State would own new National Maternity Hospital in ‘ideal world’, says Taoiseach

Stakeholders should not become ‘overly obsessive’ about ownership, Taoiseach says

June 17th, 2021: Tánaiste Leo Varadkar, responding to a Dáil question from People Before Profit TD Bríd Smith, has said that the Government has concerns over the land ownership, lease proposal and governance arrangements of the new national maternity hospital.

 

Taoiseach Micheál Martin has said that in an “ideal world” the State should own hospitals such as the new National Maternity Hospital where “very, very substantial” funding is provided by the taxpayer.

He urged stakeholders - specifying he wasn’t talking about the State - in the hospital project to reflect that the “ultimate objective” is to “look after the women of Ireland, and not to be becoming overly obsessive about ownership”.

“I’m not talking about the State, I’m talking about historic bodies, or trusts, or whatever.”

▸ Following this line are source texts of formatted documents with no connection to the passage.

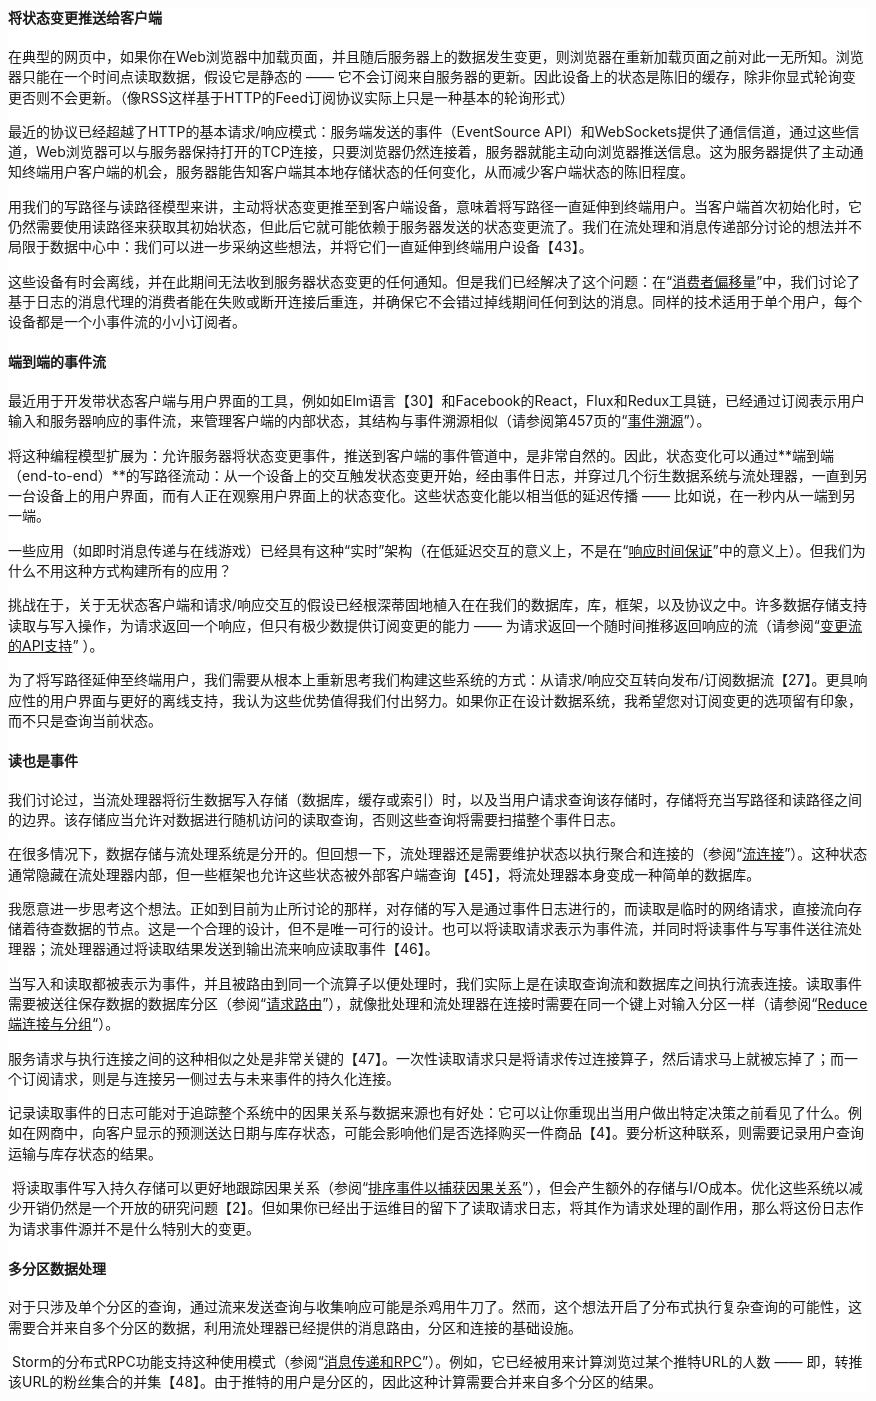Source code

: #### 将状态变更推送给客户端

​	在典型的网页中，如果你在Web浏览器中加载页面，并且随后服务器上的数据发生变更，则浏览器在重新加载页面之前对此一无所知。浏览器只能在一个时间点读取数据，假设它是静态的 —— 它不会订阅来自服务器的更新。因此设备上的状态是陈旧的缓存，除非你显式轮询变更否则不会更新。（像RSS这样基于HTTP的Feed订阅协议实际上只是一种基本的轮询形式）

​	最近的协议已经超越了HTTP的基本请求/响应模式：服务端发送的事件（EventSource API）和WebSockets提供了通信信道，通过这些信道，Web浏览器可以与服务器保持打开的TCP连接，只要浏览器仍然连接着，服务器就能主动向浏览器推送信息。这为服务器提供了主动通知终端用户客户端的机会，服务器能告知客户端其本地存储状态的任何变化，从而减少客户端状态的陈旧程度。

​	用我们的写路径与读路径模型来讲，主动将状态变更推至到客户端设备，意味着将写路径一直延伸到终端用户。当客户端首次初始化时，它仍然需要使用读路径来获取其初始状态，但此后它就可能依赖于服务器发送的状态变更流了。我们在流处理和消息传递部分讨论的想法并不局限于数据中心中：我们可以进一步采纳这些想法，并将它们一直延伸到终端用户设备【43】。

​	这些设备有时会离线，并在此期间无法收到服务器状态变更的任何通知。但是我们已经解决了这个问题：在“[消费者偏移量](./ch11.md#消费者偏移量)”中，我们讨论了基于日志的消息代理的消费者能在失败或断开连接后重连，并确保它不会错过掉线期间任何到达的消息。同样的技术适用于单个用户，每个设备都是一个小事件流的小小订阅者。

#### 端到端的事件流

​	最近用于开发带状态客户端与用户界面的工具，例如如Elm语言【30】和Facebook的React，Flux和Redux工具链，已经通过订阅表示用户输入和服务器响应的事件流，来管理客户端的内部状态，其结构与事件溯源相似（请参阅第457页的“[事件溯源](./ch11.md#事件溯源)”）。

​	将这种编程模型扩展为：允许服务器将状态变更事件，推送到客户端的事件管道中，是非常自然的。因此，状态变化可以通过**端到端（end-to-end）**的写路径流动：从一个设备上的交互触发状态变更开始，经由事件日志，并穿过几个衍生数据系统与流处理器，一直到另一台设备上的用户界面，而有人正在观察用户界面上的状态变化。这些状态变化能以相当低的延迟传播 —— 比如说，在一秒内从一端到另一端。

​	一些应用（如即时消息传递与在线游戏）已经具有这种“实时”架构（在低延迟交互的意义上，不是在“[响应时间保证](./ch8.md#响应时间保证)”中的意义上）。但我们为什么不用这种方式构建所有的应用？

​	挑战在于，关于无状态客户端和请求/响应交互的假设已经根深蒂固地植入在在我们的数据库，库，框架，以及协议之中。许多数据存储支持读取与写入操作，为请求返回一个响应，但只有极少数提供订阅变更的能力 —— 为请求返回一个随时间推移返回响应的流（请参阅“[变更流的API支持](./ch11.md#变更流的API支持)” ）。

​	为了将写路径延伸至终端用户，我们需要从根本上重新思考我们构建这些系统的方式：从请求/响应交互转向发布/订阅数据流【27】。更具响应性的用户界面与更好的离线支持，我认为这些优势值得我们付出努力。如果你正在设计数据系统，我希望您对订阅变更的选项留有印象，而不只是查询当前状态。

#### 读也是事件

​	我们讨论过，当流处理器将衍生数据写入存储（数据库，缓存或索引）时，以及当用户请求查询该存储时，存储将充当写路径和读路径之间的边界。该存储应当允许对数据进行随机访问的读取查询，否则这些查询将需要扫描整个事件日志。

​	在很多情况下，数据存储与流处理系统是分开的。但回想一下，流处理器还是需要维护状态以执行聚合和连接的（参阅“[流连接](./ch11.md#流连接)”）。这种状态通常隐藏在流处理器内部，但一些框架也允许这些状态被外部客户端查询【45】，将流处理器本身变成一种简单的数据库。

​	我愿意进一步思考这个想法。正如到目前为止所讨论的那样，对存储的写入是通过事件日志进行的，而读取是临时的网络请求，直接流向存储着待查数据的节点。这是一个合理的设计，但不是唯一可行的设计。也可以将读取请求表示为事件流，并同时将读事件与写事件送往流处理器；流处理器通过将读取结果发送到输出流来响应读取事件【46】。

​	当写入和读取都被表示为事件，并且被路由到同一个流算子以便处理时，我们实际上是在读取查询流和数据库之间执行流表连接。读取事件需要被送往保存数据的数据库分区（参阅“[请求路由](./ch6.md#请求路由)”），就像批处理和流处理器在连接时需要在同一个键上对输入分区一样（请参阅“[Reduce端连接与分组](./ch10.md#Reduce端连接与分组)“）。

​	服务请求与执行连接之间的这种相似之处是非常关键的【47】。一次性读取请求只是将请求传过连接算子，然后请求马上就被忘掉了；而一个订阅请求，则是与连接另一侧过去与未来事件的持久化连接。

​	记录读取事件的日志可能对于追踪整个系统中的因果关系与数据来源也有好处：它可以让你重现出当用户做出特定决策之前看见了什么。例如在网商中，向客户显示的预测送达日期与库存状态，可能会影响他们是否选择购买一件商品【4】。要分析这种联系，则需要记录用户查询运输与库存状态的结果。

​	将读取事件写入持久存储可以更好地跟踪因果关系（参阅“[排序事件以捕获因果关系](./ch9.md#排序事件以捕获因果关系)”），但会产生额外的存储与I/O成本。优化这些系统以减少开销仍然是一个开放的研究问题【2】。但如果你已经出于运维目的留下了读取请求日志，将其作为请求处理的副作用，那么将这份日志作为请求事件源并不是什么特别大的变更。

#### 多分区数据处理

​	对于只涉及单个分区的查询，通过流来发送查询与收集响应可能是杀鸡用牛刀了。然而，这个想法开启了分布式执行复杂查询的可能性，这需要合并来自多个分区的数据，利用流处理器已经提供的消息路由，分区和连接的基础设施。

​	Storm的分布式RPC功能支持这种使用模式（参阅“[消息传递和RPC](./ch11.md#消息传递和RPC)”）。例如，它已经被用来计算浏览过某个推特URL的人数 —— 即，转推该URL的粉丝集合的并集【48】。由于推特的用户是分区的，因此这种计算需要合并来自多个分区的结果。
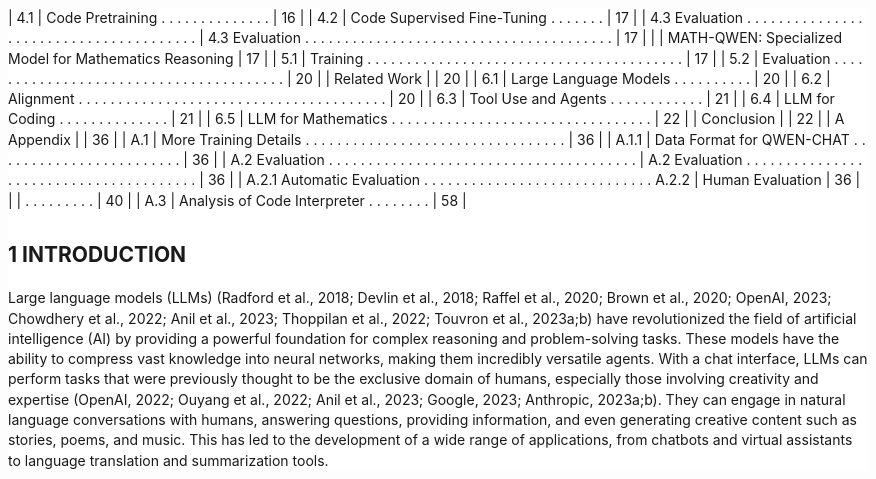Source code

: | 4.1                                                                                              | Code Pretraining . . . . . . . . . . . . . .                                                 |  16 |
| 4.2                                                                                              | Code Supervised Fine-Tuning . . . . . . .                                                    |  17 |
| 4.3 Evaluation . . . . . . . . . . . . . . . . . . . . . . . . . . . . . . . . . . . . . . .     | 4.3 Evaluation . . . . . . . . . . . . . . . . . . . . . . . . . . . . . . . . . . . . . . . |  17 |
|                                                                                                  | MATH-QWEN: Specialized Model for Mathematics Reasoning                                       |  17 |
| 5.1                                                                                              | Training . . . . . . . . . . . . . . . . . . . . . . . . . . . . . . . . . . . . . . . .     |  17 |
| 5.2                                                                                              | Evaluation . . . . . . . . . . . . . . . . . . . . . . . . . . . . . . . . . . . . . . .     |  20 |
| Related Work                                                                                     |                                                                                              |  20 |
| 6.1                                                                                              | Large Language Models . . . . . . . . . .                                                    |  20 |
| 6.2                                                                                              | Alignment . . . . . . . . . . . . . . . . . . . . . . . . . . . . . . . . . . . . . . .      |  20 |
| 6.3                                                                                              | Tool Use and Agents . . . . . . . . . . . .                                                  |  21 |
| 6.4                                                                                              | LLM for Coding . . . . . . . . . . . . . .                                                   |  21 |
| 6.5                                                                                              | LLM for Mathematics . . . . . . . . . . . . . . . . . . . . . . . . . . . . . . . . .        |  22 |
| Conclusion                                                                                       |                                                                                              |  22 |
| A Appendix                                                                                       |                                                                                              |  36 |
| A.1                                                                                              | More Training Details . . . . . . . . . . . . . . . . . . . . . . . . . . . . . . . . .      |  36 |
| A.1.1                                                                                            | Data Format for QWEN-CHAT . . . . . . . . . . . . . . . . . . . . . . . .                    |  36 |
| A.2 Evaluation . . . . . . . . . . . . . . . . . . . . . . . . . . . . . . . . . . . . . . .     | A.2 Evaluation . . . . . . . . . . . . . . . . . . . . . . . . . . . . . . . . . . . . . . . |  36 |
| A.2.1 Automatic Evaluation . . . . . . . . . . . . . . . . . . . . . . . . . . . . . A.2.2       | Human Evaluation                                                                             |  36 |
|                                                                                                  | . . . . . . . . .                                                                            |  40 |
| A.3                                                                                              | Analysis of Code Interpreter . . . . . . . .                                                 |  58 |

## 1 INTRODUCTION

Large language models (LLMs) (Radford et al., 2018; Devlin et al., 2018; Raffel et al., 2020; Brown et al., 2020; OpenAI, 2023; Chowdhery et al., 2022; Anil et al., 2023; Thoppilan et al., 2022; Touvron et al., 2023a;b) have revolutionized the field of artificial intelligence (AI) by providing a powerful foundation for complex reasoning and problem-solving tasks. These models have the ability to compress vast knowledge into neural networks, making them incredibly versatile agents. With a chat interface, LLMs can perform tasks that were previously thought to be the exclusive domain of humans, especially those involving creativity and expertise (OpenAI, 2022; Ouyang et al., 2022; Anil et al., 2023; Google, 2023; Anthropic, 2023a;b). They can engage in natural language conversations with humans, answering questions, providing information, and even generating creative content such as stories, poems, and music. This has led to the development of a wide range of applications, from chatbots and virtual assistants to language translation and summarization tools.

The long-running saga over the ownership of the new facility, to be built on the St Vincent’s University Hospital Campus in south Dublin was reignited this week after Tánaiste Leo Varadkar told the Dáil there are “problems” with the project, including around the plan to rent the land as part of a 99-year lease. Under that deal, the ownership of the land would transfer to an entity called St Vincent’s Holdings.

The Religious Sisters of Charity have said they will have no involvement in the operation of the hospital, but campaigners protest the plan risks an ongoing religious influence on the ethos of the hospital.

Speaking to reporters in Dublin on Friday, Mr Martin said his view, going back to when he was in opposition, was that new hospitals should be “public hospitals owned by the public, built on public land”.

“It is time for society to move beyond the era we’ve had in relation to ownership issues and so on, because given the nature of tertiary healthcare services in the modern era, given the nature of and necessity of State investment to make it possible in terms of high quality, world class facilities, the world has moved on in terms of those issues.” he said.

He said nothing has been signed off in relation to the project; campaigners and politicians have voiced concerns about ownership and religious ethos at the new hospital. The site where it is to be built is owned by the Religious Sisters of Charity, who plan to gift it to a new body that will run the hospital.

Minister for Health Stephen Donnelly will be continuing engagements with all parties concerned, Mr Martin said. “There will be enormous taxpayers’ money allocated here, and a basic requirement of that in an ideal world would be that the taxpayer would own the facility the taxpayer is investing in right into the future, because it will be very, very substantial money indeed.”

“We need urgently a modern new maternity hospital for Holles St, particularly for all of the women who would be availing of its services. The current situation is not good.”

Referring to previous issues around the ownership of Tallaght Hospital, Mr Martin said: “There seems to be just endless negotiations and discussions around who owns what and so on, and it’s no longer tenable in the modern era, and where the State is putting such huge resources into a particular entity, all the resources into a particular entity, I believe the State should own it.”

It’s understood a business case for the new hospital has been completed by the Health Service Executive , whose board has received final legal documents on the scheme recently and is now considering them.